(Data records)

┏━━

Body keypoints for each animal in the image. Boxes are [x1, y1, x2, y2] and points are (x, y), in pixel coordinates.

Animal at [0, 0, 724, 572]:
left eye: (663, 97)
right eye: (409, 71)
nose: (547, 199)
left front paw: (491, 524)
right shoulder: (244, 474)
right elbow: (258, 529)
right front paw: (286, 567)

┗━━
┏━━

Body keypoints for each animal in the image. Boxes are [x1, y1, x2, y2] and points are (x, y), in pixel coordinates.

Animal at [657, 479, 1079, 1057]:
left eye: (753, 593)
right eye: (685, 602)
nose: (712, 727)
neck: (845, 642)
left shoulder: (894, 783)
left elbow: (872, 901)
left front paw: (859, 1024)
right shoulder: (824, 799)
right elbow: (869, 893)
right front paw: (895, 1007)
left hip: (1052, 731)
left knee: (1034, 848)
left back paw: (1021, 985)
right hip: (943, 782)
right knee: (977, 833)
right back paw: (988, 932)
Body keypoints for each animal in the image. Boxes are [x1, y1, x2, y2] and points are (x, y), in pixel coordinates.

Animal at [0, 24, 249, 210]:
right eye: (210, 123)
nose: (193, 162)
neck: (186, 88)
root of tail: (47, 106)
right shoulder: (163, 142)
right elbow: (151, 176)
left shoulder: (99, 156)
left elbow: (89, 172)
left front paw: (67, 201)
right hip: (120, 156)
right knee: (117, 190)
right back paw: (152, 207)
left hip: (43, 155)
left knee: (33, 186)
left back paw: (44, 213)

┗━━
┏━━

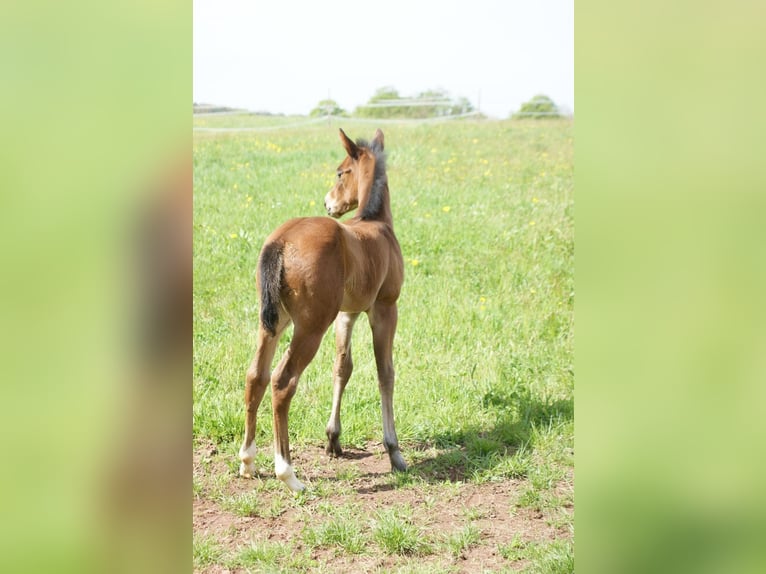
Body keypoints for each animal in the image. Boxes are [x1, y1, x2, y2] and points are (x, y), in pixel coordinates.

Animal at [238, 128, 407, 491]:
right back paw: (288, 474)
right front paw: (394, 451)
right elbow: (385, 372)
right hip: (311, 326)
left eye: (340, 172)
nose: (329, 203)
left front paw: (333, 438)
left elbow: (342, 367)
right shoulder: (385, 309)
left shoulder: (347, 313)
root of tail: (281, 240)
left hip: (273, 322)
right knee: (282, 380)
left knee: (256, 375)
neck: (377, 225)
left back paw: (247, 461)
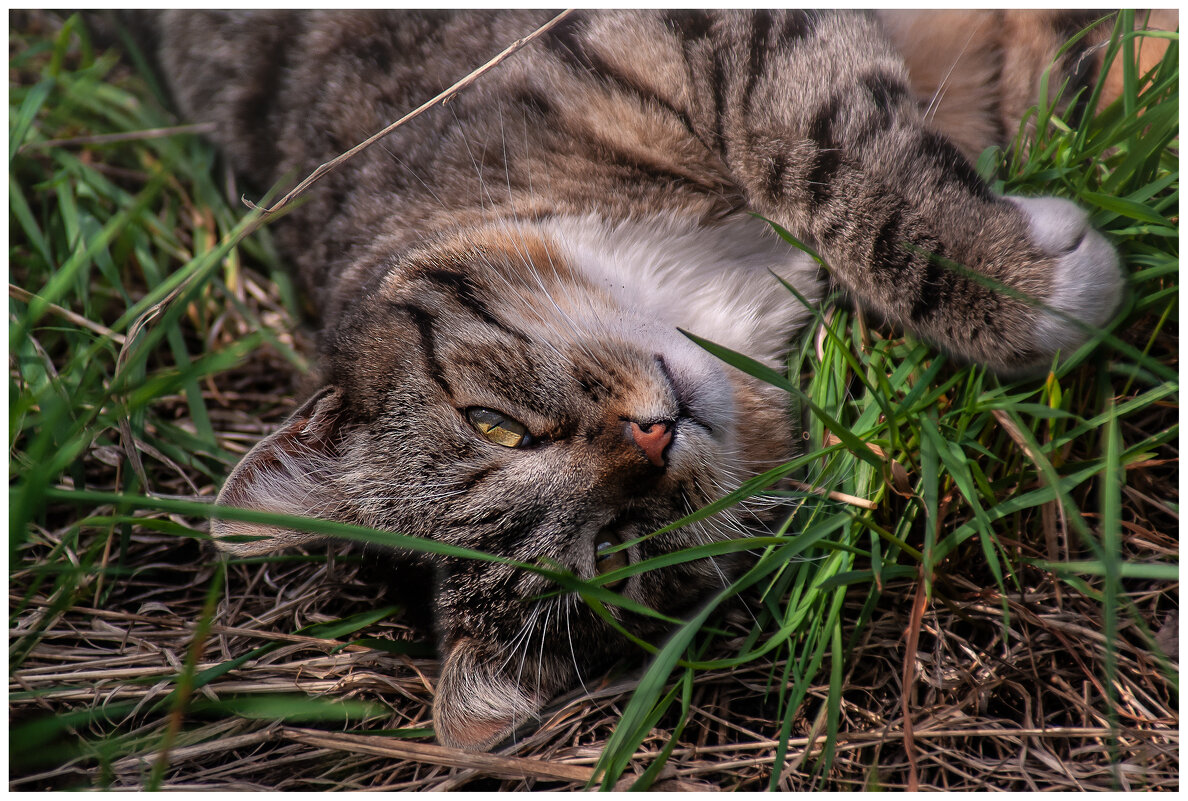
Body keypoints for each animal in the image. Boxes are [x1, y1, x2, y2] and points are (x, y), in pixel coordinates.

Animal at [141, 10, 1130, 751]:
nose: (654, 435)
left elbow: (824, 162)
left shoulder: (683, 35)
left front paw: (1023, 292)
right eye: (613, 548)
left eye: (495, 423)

┗━━

= Exercise goal =
Your reply should hold every line from the data that contains "elbow", copied in full.

= Solution to this problem =
right elbow: (258, 529)
left elbow: (872, 901)
right elbow: (869, 893)
right elbow: (151, 176)
left elbow: (89, 172)
right elbow: (385, 372)
left elbow: (342, 367)
left elbow: (824, 162)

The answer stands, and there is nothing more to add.